1,12. Pan mógł zostać już obecnie uwielbiony w ludzie, który jest Mu posłuszny (Jr 13,11), jednak ostateczne uwielbienie Boga w jego ludzie miało się dokonać w dniu, gdy wszystko stanie się jawne (zob. komentarz do 2 Tes 1,10).

2 Tes 2

Okoliczności powtórnego przyjścia Chrystusa

1 W sprawie przyjścia Pana naszego, Jezusa Chrystusa, i naszego zgromadzenia się wokół Niego prosimy was, bracia, 1Kor 15,23; 1Tes 4,15-17; Mt 24,31+

2,1-12 W opisie 1 Tes 4,13 — 5,11 apostoł bronił się przed przewidywaniem terminu paruzji (por. 1 Tes 5,1+). Paweł, odpowiadając teraz niewątpliwie na nowe pytania, nie powraca tu do sprawy losu żywych i umarłych, a ogranicza się do uściślenia, że powrót nie jest bliski i że poprzedzą go rozpoznawalne znaki.

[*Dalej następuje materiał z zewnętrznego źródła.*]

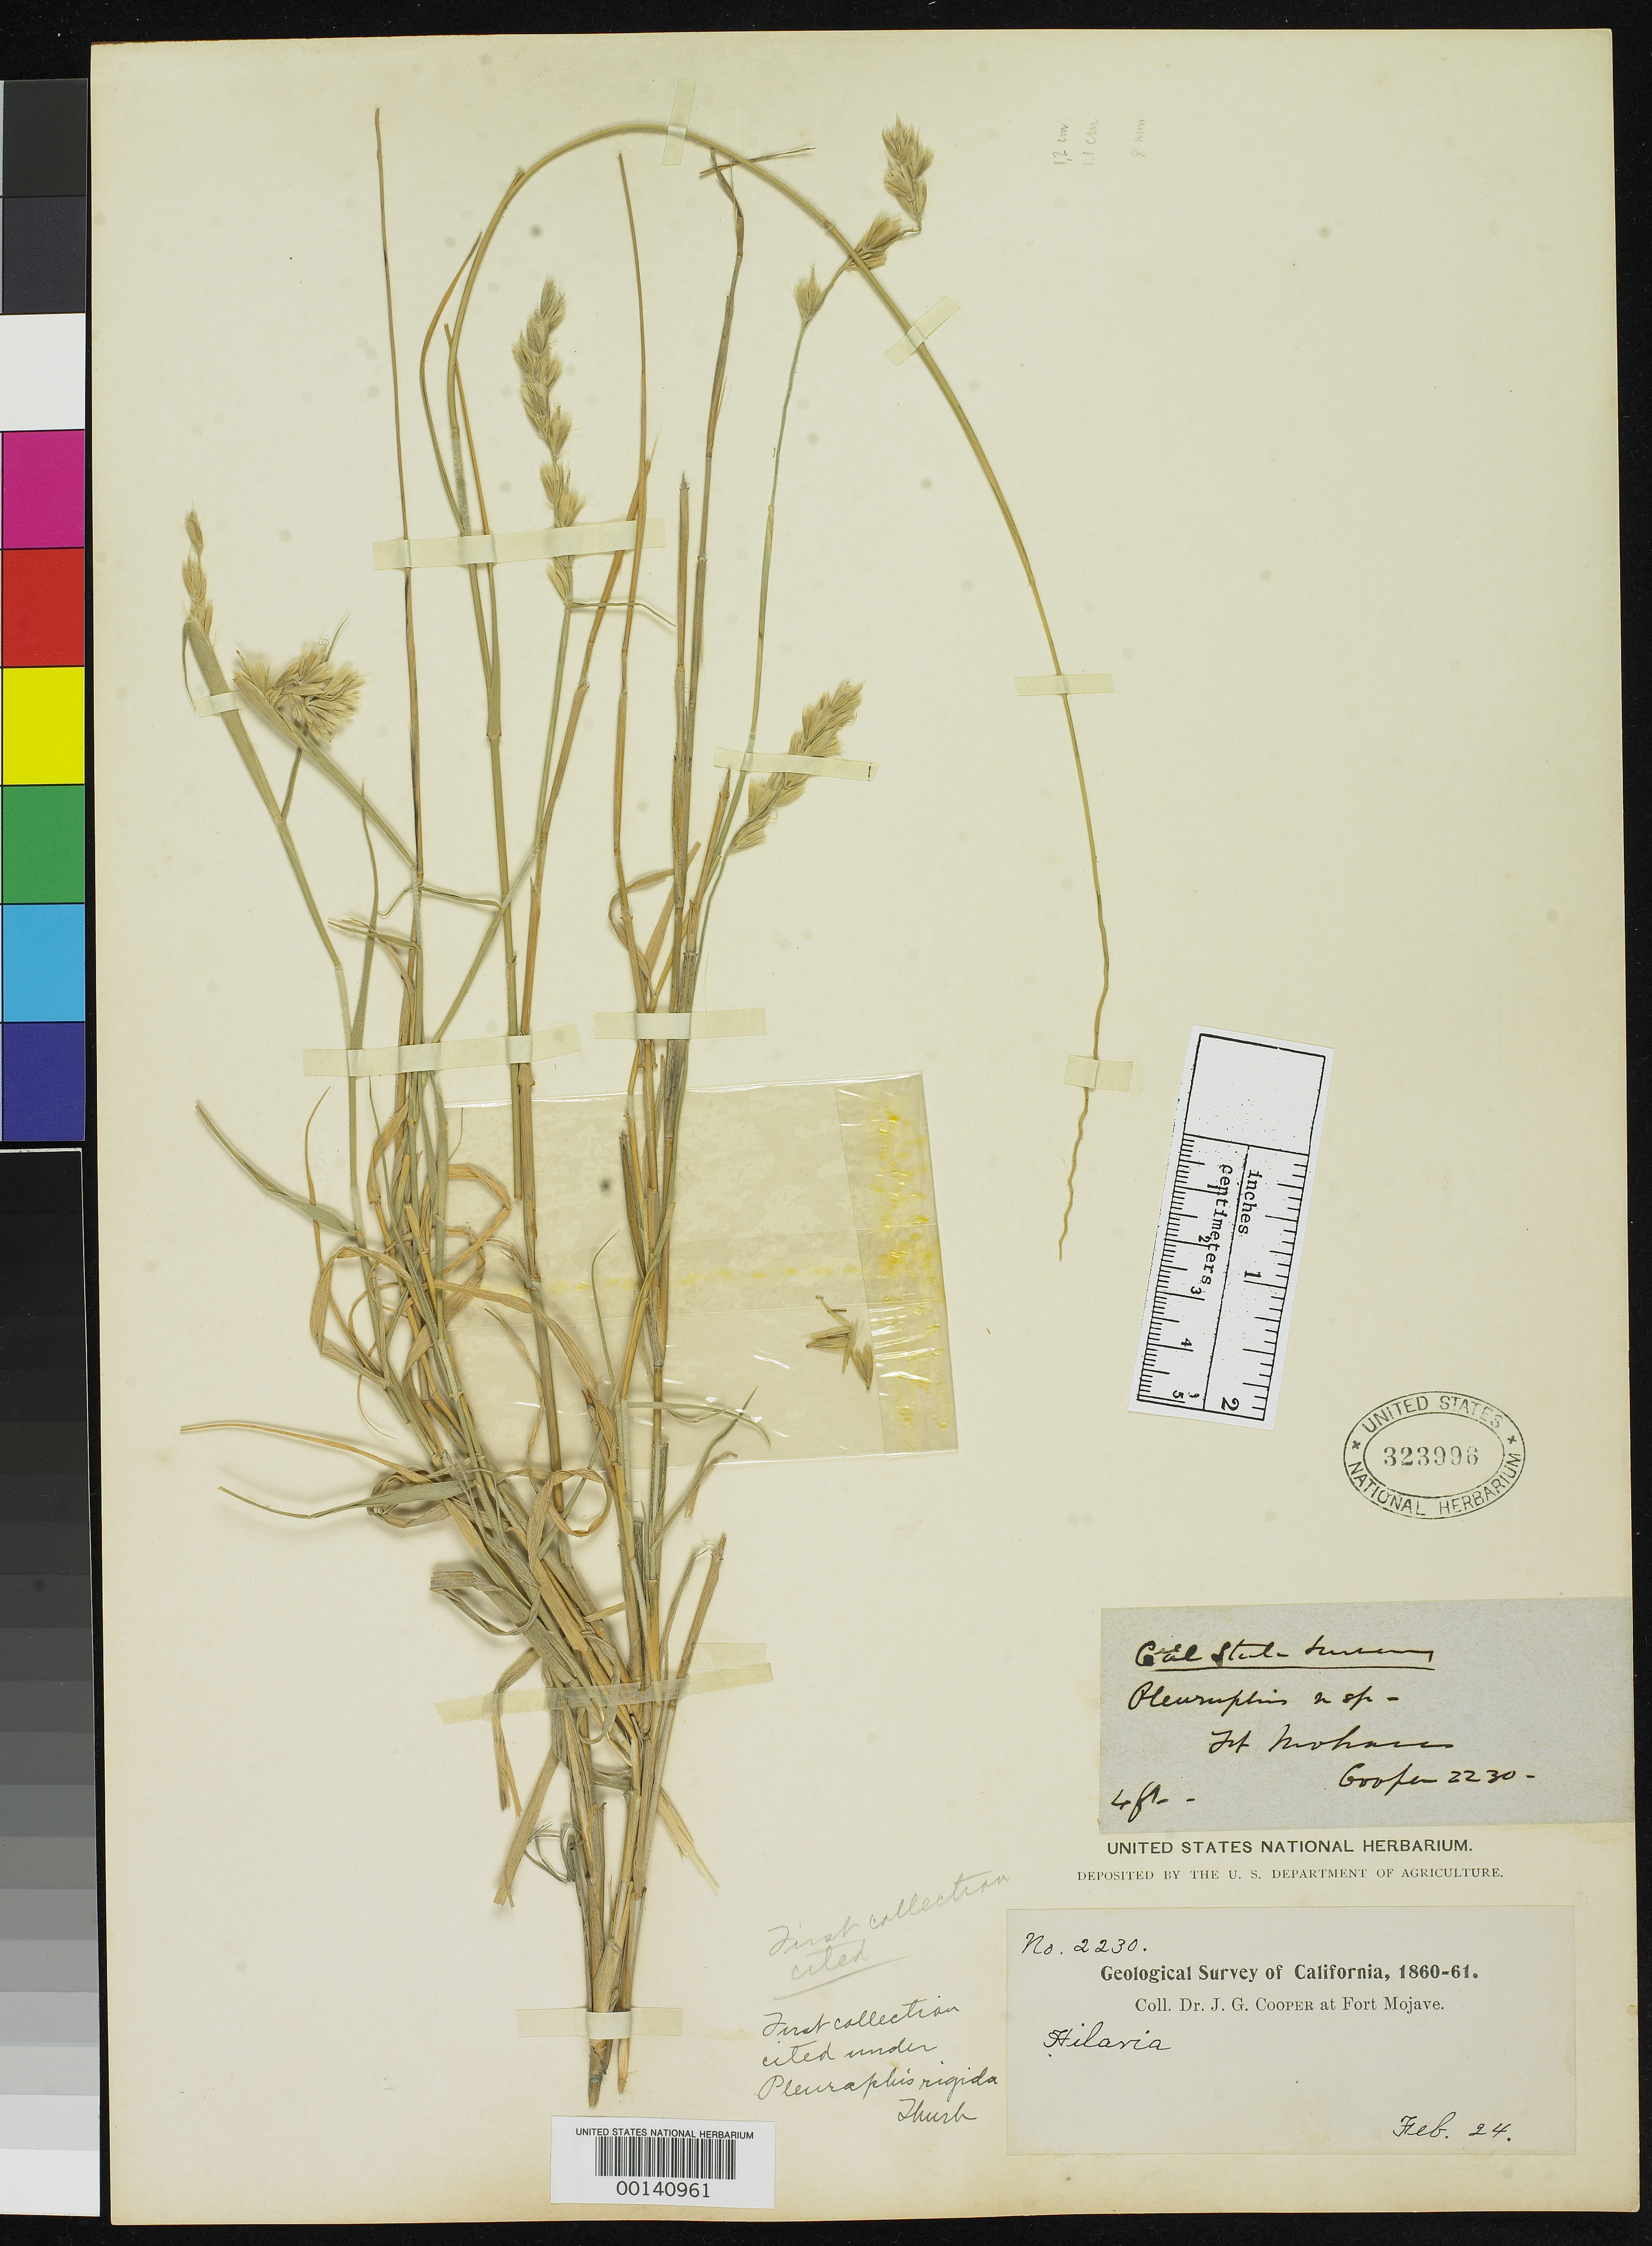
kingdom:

1. Oto powód główny napisania 2 Tes: sprawa przyjścia Pana naszego Jezusa Chrystusa. Paweł nie zamierza tu występować jako mający władzę, nie chce też kategorycznie rozkazywać. Pragnie przekonywać Tesaloniczan jak brat braci w wierze. Na tym polega istota prawdziwego duszpasterzowania. Przyjście Chrystusa, o którym tu mowa, czyli paruzja, swym greckim określeniem nawiązuje do tryumfalnego powrotu wodza ze zwycięskiej wojny. Jak ziemscy dostojnicy towarzyszyli zazwyczaj tryumfatorowi wjeżdżającemu do miasta, tak też wszyscy chrześcijanie, którzy wytrwali w posłuszeństwie i miłości, będą tworzyć najbliższe otoczenie Jezusa w chwili Jego paruzji.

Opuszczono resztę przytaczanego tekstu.